Space Saving on the South Bank
We have been busy working on an exciting new brief for 2 lovely clients who have acquired a 2 bed flat on the South Bank, with spectacular views over the Thames and the Royal Festival Hall and stumbling distance from some of the capital’s best arts and entertainment venues.
It was immediately apparent that the existing layout made very poor use of the space, a large corridor dominated the space, multiple doors made it confusing for guests and the kitchen was small and cut off from the light/air source. So our brief was to transform a cramped and claustrophobic kitchen, corridor and living room into a dynamic open-plan living space perfect for relaxing and entertaining, that makes the most of the flat’s limited light source and maximises the available floor space. The client’s were also keen to turning the small 3rd bathroom into a walk-in wardrobe, so we suggested altering the guest suite so that the existing guest ensuite became the main guest bathroom, accessed from the living room to avoid guests having to go through a bedroom.
The newlywed clients have been adjusting to life together and concluded that the current layout of the flat doesn’t work for them. The kitchen has limited storage and worktop space, becomes hot quickly and feels uncomfortable with more than one person in it. Getting food and drinks from the kitchen to the living room is challenging as you need to negotiate 2 doors. The current living room doesn’t feel spacious or relaxing, and doesn’t offer much in the way of storage or display. The client feels herself drawn to the only window, often perching in it.

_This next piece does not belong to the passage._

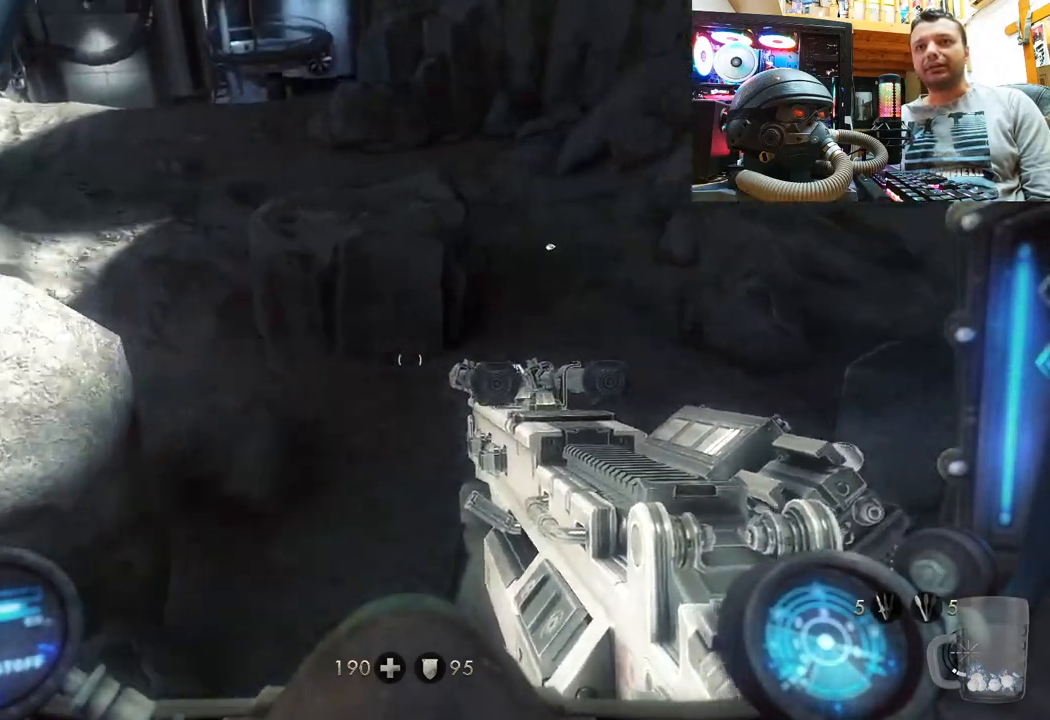
{"buttons": ["L2"], "left_stick": "center", "right_stick": "center", "events": [[67, "left_stick", "center"], [67, "right_stick", "center"], [250, "right_stick", "down-right"], [433, "right_stick", "center"], [467, "L2", "down"]]}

To make the space more functional, we propose removing the walls between all the living quarters to form one large, commanding space. Creating space for a modern, highly ergonomic kitchen with island unit and tuck away dining table, which can be pulled out to create seating for 6 when required. The new kitchen will have more than generous storage, created by utilising the space around the water storage tank, and by the addition of the island and removal of the washing machine, as well as designated homes for all the appliances which currently crowd the worktops. The open kitchen will also allow the couple to communicate and interact with each other, or guests, whist cooking, producing a more social environment.
The lounge area is rather narrow, so to make it feel more spacious and entice people back to the deepest recesses of the room, large, low furniture that is generously stuffed and luxuriously furnished.
The room’s only light source is the protruding window box. To compensate for this addition lighting has been layered around the property to create various moods and settings. An iconic chandelier over the kitchen island would be the main feature, complimented by conical up/down wall lights which, like the chandelier, pay homage in style to the lighting of the 50s. A subtle reference to the Festival of Britain and the surround architecture. They are matched with more modern ceiling lights. Floor lights banish any dark corners and make the room appear larger. A selection of desk and standing lamps also nod to the 5os, but are very versatile and in keeping with the client’s taste.